>>>>
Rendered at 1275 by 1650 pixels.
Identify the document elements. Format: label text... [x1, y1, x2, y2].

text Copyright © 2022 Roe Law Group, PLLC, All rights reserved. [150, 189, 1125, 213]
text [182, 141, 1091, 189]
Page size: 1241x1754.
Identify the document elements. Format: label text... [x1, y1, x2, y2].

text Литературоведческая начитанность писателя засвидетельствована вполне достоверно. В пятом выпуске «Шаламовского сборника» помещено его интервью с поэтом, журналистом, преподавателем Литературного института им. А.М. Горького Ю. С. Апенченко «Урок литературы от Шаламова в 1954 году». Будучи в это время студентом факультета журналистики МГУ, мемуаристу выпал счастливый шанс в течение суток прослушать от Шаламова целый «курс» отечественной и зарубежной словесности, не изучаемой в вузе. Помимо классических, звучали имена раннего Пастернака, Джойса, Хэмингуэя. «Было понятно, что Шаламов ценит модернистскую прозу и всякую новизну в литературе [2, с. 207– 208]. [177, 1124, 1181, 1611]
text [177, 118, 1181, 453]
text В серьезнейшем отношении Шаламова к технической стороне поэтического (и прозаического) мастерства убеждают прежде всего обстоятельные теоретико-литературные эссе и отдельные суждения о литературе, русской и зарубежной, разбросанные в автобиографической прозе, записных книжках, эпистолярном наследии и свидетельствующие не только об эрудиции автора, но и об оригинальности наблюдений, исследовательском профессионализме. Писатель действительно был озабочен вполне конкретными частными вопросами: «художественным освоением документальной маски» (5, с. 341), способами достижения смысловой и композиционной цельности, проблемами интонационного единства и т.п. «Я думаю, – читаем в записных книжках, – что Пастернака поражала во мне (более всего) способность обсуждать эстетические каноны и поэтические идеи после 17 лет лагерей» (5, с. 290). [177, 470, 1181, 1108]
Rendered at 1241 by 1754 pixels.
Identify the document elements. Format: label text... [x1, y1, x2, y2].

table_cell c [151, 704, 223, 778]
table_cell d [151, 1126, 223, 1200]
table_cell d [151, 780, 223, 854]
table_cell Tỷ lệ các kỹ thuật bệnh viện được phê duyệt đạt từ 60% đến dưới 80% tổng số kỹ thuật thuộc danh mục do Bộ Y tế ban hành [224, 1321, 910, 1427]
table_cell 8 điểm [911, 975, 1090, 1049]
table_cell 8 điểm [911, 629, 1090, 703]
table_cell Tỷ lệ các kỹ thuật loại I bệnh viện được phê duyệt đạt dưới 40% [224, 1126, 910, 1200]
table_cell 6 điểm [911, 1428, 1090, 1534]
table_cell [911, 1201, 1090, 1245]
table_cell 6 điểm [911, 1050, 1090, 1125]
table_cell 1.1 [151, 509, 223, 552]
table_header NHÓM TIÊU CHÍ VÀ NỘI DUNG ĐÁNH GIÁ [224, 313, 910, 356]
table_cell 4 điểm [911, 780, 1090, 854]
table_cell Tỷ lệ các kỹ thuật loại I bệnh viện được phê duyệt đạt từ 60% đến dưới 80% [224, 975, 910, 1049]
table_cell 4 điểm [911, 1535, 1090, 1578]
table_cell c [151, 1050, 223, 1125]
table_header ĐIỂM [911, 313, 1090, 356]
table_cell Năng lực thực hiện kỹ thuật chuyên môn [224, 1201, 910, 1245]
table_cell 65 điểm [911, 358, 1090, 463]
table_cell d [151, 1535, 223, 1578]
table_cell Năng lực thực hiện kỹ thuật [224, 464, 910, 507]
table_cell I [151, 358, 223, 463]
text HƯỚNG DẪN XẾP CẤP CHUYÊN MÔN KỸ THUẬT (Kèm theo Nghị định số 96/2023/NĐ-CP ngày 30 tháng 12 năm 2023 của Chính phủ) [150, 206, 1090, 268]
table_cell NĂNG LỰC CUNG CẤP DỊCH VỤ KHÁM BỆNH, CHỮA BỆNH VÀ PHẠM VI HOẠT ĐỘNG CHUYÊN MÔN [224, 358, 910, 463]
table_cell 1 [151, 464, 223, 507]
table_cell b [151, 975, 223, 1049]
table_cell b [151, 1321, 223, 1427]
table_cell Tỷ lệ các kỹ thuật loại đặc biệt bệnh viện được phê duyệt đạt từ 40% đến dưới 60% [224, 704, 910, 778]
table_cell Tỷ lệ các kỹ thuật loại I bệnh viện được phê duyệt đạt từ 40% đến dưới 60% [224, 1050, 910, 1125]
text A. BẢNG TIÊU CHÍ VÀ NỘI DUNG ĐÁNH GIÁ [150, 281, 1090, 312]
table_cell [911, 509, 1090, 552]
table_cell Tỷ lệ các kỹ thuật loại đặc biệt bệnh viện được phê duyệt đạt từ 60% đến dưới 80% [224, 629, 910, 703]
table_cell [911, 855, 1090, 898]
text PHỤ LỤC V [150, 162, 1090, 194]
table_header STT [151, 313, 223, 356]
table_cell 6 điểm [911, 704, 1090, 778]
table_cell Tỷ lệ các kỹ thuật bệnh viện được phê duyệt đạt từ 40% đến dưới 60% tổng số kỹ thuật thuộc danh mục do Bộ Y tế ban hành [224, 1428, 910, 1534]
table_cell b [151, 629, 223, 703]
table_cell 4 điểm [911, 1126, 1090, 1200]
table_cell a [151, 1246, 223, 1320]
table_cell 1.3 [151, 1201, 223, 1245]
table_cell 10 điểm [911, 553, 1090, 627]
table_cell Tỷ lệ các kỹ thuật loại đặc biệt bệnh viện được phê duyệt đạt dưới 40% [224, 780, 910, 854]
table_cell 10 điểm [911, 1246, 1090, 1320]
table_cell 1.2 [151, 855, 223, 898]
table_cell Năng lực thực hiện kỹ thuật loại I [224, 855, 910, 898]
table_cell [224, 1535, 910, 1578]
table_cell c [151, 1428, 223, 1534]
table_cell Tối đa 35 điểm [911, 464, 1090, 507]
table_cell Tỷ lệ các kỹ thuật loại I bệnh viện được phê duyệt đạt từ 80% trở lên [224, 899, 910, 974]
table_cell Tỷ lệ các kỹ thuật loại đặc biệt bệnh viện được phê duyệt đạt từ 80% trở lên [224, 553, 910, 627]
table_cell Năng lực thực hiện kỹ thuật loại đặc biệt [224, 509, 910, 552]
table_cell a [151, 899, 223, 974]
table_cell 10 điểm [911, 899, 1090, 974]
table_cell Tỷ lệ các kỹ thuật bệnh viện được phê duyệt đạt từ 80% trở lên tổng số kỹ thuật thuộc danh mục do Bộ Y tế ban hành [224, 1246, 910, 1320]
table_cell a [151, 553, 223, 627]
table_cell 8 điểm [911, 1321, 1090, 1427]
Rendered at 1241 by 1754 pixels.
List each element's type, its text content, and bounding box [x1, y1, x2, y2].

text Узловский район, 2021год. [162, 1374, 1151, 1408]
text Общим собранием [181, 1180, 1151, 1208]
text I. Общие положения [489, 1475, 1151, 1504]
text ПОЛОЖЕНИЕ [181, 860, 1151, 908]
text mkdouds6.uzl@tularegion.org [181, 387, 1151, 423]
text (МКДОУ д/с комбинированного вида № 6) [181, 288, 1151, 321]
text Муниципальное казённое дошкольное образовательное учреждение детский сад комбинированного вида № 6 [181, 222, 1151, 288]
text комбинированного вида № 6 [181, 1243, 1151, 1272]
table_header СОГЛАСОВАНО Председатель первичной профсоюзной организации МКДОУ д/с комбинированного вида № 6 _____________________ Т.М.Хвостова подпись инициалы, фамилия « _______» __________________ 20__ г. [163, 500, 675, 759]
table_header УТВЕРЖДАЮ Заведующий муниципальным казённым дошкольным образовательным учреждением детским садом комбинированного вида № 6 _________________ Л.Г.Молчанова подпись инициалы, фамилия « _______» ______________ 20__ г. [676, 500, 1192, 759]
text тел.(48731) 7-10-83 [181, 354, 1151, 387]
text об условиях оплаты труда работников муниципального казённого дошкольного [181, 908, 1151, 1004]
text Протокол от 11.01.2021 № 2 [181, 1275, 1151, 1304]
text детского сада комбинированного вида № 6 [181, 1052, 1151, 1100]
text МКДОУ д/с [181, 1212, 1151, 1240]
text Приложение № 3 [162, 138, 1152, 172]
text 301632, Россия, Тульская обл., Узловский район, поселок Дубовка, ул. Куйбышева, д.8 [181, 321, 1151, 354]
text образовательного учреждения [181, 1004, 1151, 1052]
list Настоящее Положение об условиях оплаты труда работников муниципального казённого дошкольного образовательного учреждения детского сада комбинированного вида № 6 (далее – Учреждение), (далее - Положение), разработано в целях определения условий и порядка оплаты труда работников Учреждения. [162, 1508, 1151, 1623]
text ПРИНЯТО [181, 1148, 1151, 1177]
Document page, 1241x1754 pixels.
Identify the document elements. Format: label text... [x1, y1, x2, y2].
<<<<
Work instruction: Copy each line of the listing that contains "казённого".

Solution to this task:
text об условиях оплаты труда работников муниципального казённого дошкольного [181, 908, 1151, 1004]
list Настоящее Положение об условиях оплаты труда работников муниципального казённого дошкольного образовательного учреждения детского сада комбинированного вида № 6 (далее – Учреждение), (далее - Положение), разработано в целях определения условий и порядка оплаты труда работников Учреждения. [162, 1508, 1151, 1623]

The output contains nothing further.